El arte no es la única sublimación de nuestros impulsos más profundos, también están el alcohol y el cigarro, el pasear con los amigos por las calles sin mayor objeto, el aturdimiento de las discos, el consumo de drogas, el bullying, la agresión a la pandilla del otro barrio, la violación y el asesinato. Todos esos son gradaciones del objetivo primordial de nuestra sociedad, “pasarla bien”. Lamentablemente, para el que estudió en una escuela donde el maestro faltaba, para el que se desenvuelve en donde esos ejemplos que menciono son el escenario natural donde se desenvuelve, para ese joven no existe la alternativa de actuar el papel de Hamlet, ni el del Visitador, ni el Inspector de Gogol; tampoco podrá sentarse en un piano, tampoco asistirá a una película de arte ni sabrá apreciar los símbolos detrás del Guernica de Picasso ni de Los Fusilamientos del 3 de Mayo de Goya. Todos estos placeres son infinitamente superiores a “pasarla bien”, pero ni nuestra sociedad ni nuestras escuelas nos preparan a disfrutarlos.
El arte no es un simple pasatiempo, es una forma de mejorar la vida. Lo puedo decir yo, que no soy artista pero que mi vida se enriquece con la música que escucho grabada o con la que intento tocar, con las fotografías de Rodrigo, con las reflexiones que inducen en mí los autores que leo. Seguramente yo sería mucho peor como persona si no conociera lo poco de arte que conozco.
El arte representa para la sociedad no nada más una forma de entretención, es una manera de que como conjunto de seres humanos encontremos caminos constructivos para superar las limitaciones que nuestra vida nos impone. El arte no es un desperdicio de tiempo, el arte es uno de los tiempos mejor empleados, principalmente cuando se realiza en comunidad.

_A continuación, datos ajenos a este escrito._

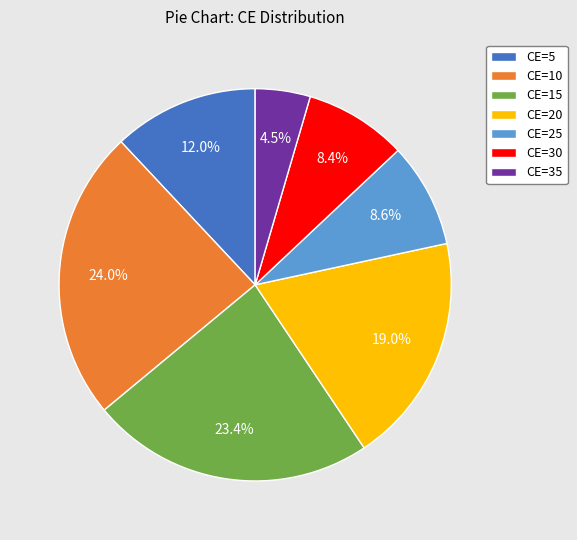

Is CE=20 the majority of the pie?

No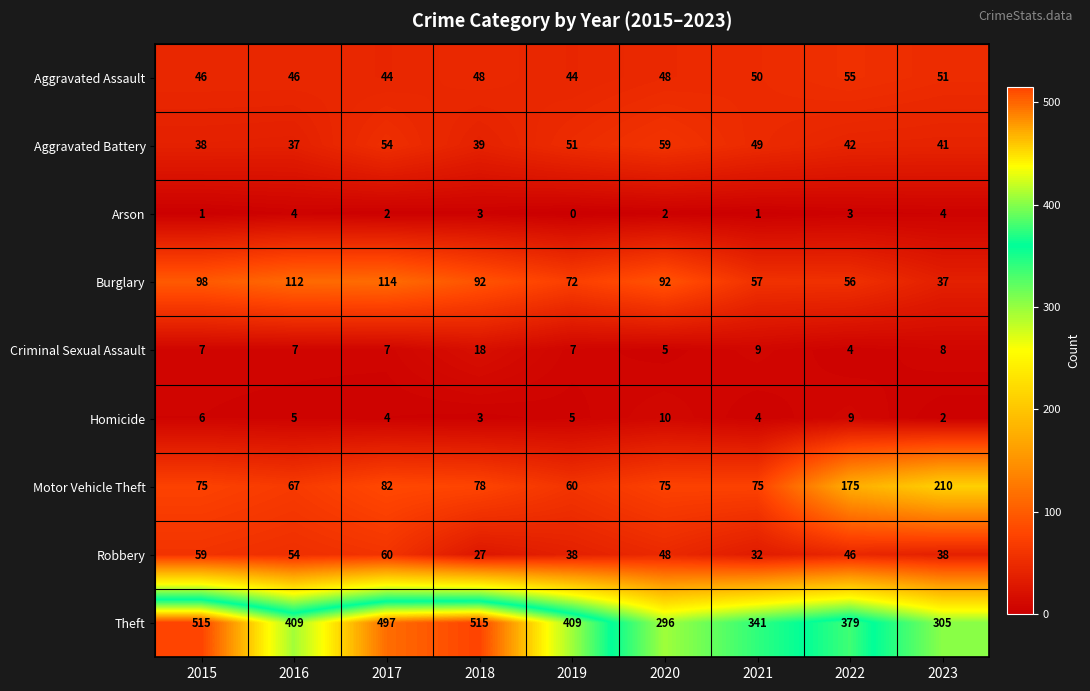

Which series has the largest total across all categories?

Theft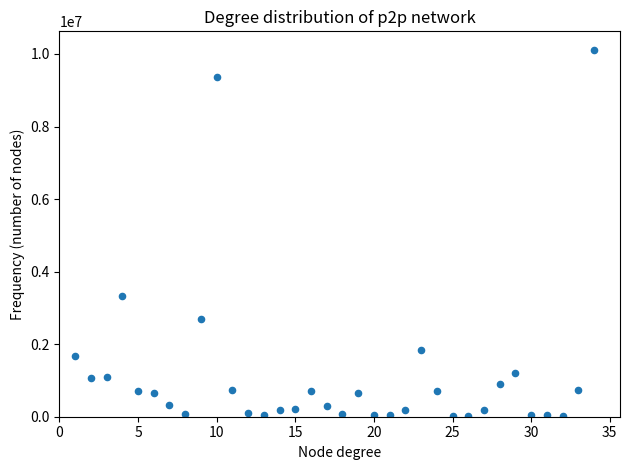

What is the range of Y values (max minus min)?

10106500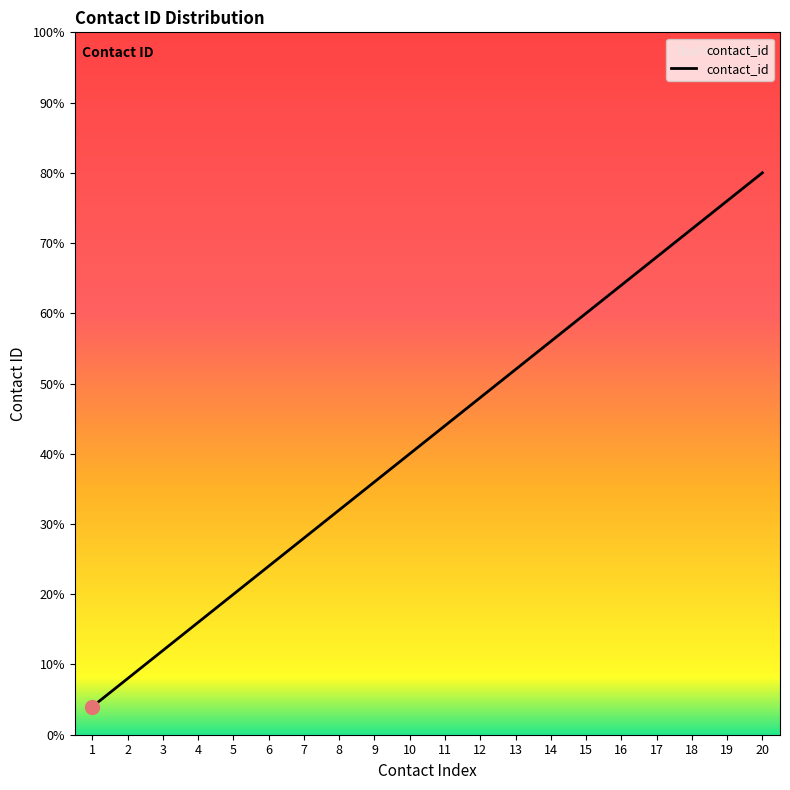

Between 2 and 20, which is larger?

20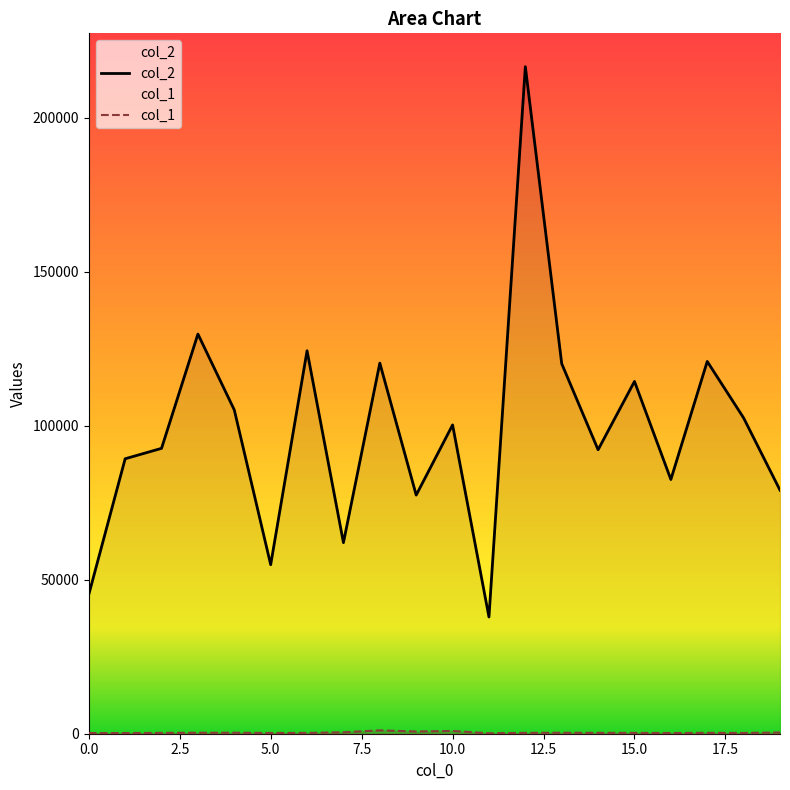

What is the difference between the col_2 values at 19 and 5?

24208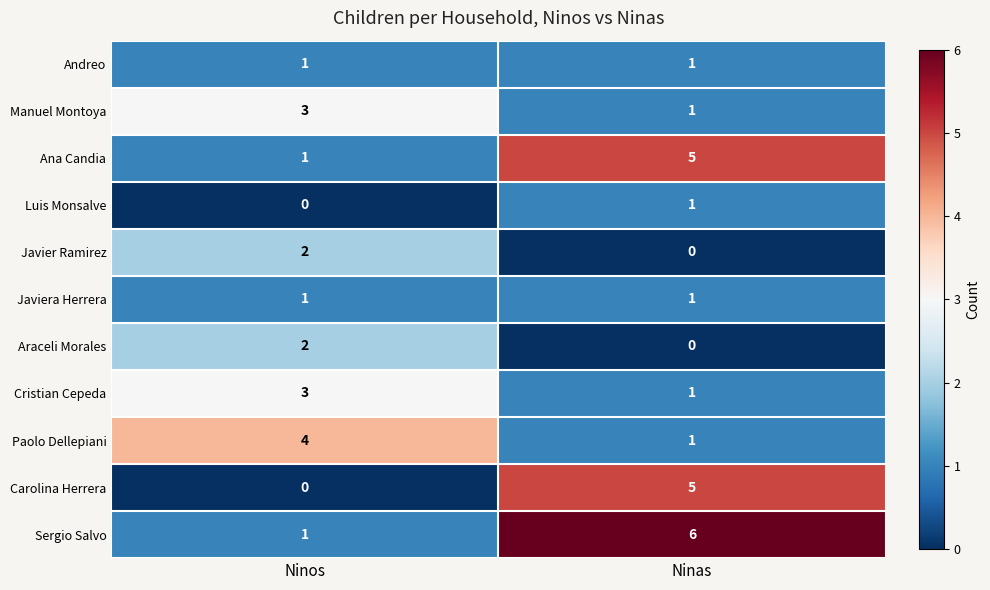

Rank the categories by Ana Candia value from lowest to highest.

Ninos, Ninas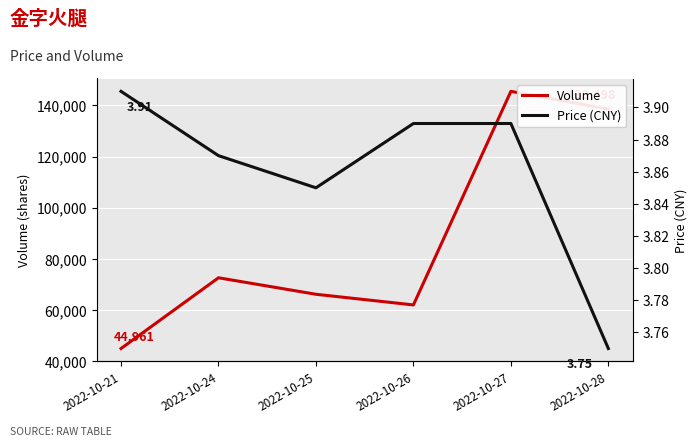

At which category does Price (CNY) reach its first local valley?

2022-10-25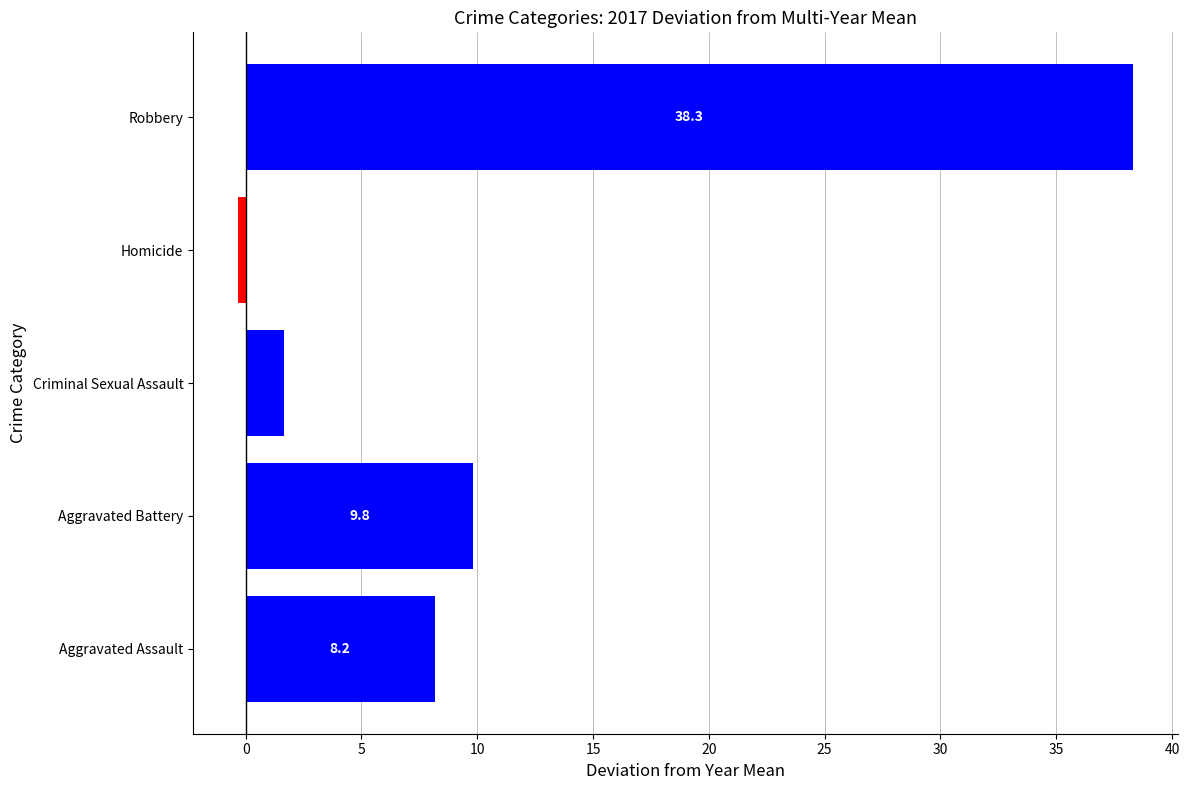

List the labels in order of value, largest first.

Robbery, Aggravated Battery, Aggravated Assault, Criminal Sexual Assault, Homicide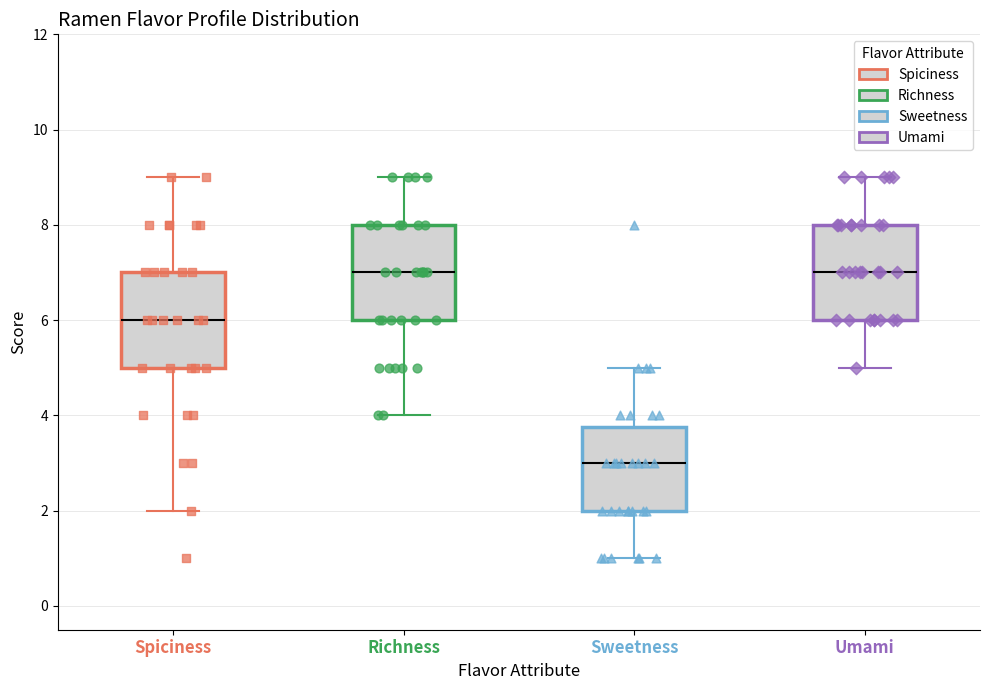

Where does the median line of the box for Sweetness sit on the y-axis? The values are not printed on the chart, so give them approximately, as read against the axis.

3.0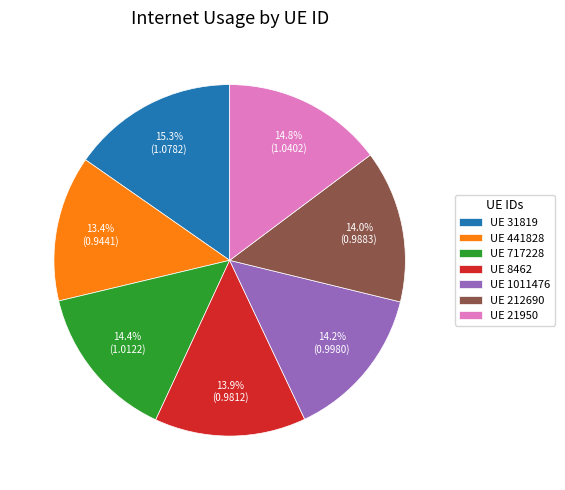

Is UE 1011476 the majority of the pie?

No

Pero es iluso pretender un mejor manejo del lenguaje en nuestros jóvenes -¡empezando por la ortografía!- si no tienen el aliciente de escribir y hablar como los que saben escribir y hablar, si no están convencidos que el trabajo de escribir una carta bien redactada no es un ejercicio aburrido e inútil, sino una manera de mejorarse uno mismo, quizá de conquistar a alguien, tal vez de presentar una propuesta bien armada; o simplemente de imitar un modelo atractivo que nos haya mostrado el maestro. Una de las formas de inducir en los jóvenes el deseo de manejar mejor su lenguaje es precisamente mostrándoles buenos ejemplos de manejo del lenguaje, es decir, enseñando literatura. No tienen que hacer estudios comparativos entre Anna Karenina y Madame Bovary, bastan las fábulas de Esopo o de La Fontaine para despertar la imaginación de un niño.
O podemos dejar que la enseñanza del arte sea un tema de tercera importancia en nuestras escuelas, y permitir que más tarde la vida les enseñe maneras más crudas para expresar sus deseos o sus frustraciones. Como cholear las paredes, como ser parte de una pandilla, como ver televisión.
Lo invito a que vea La Misión, donde Robert de Niro actúa a un arrogante conquistador español en las selvas de Sudamérica y aprende una lección de vida a través de la música. Esa película es más elocuente que este artículo.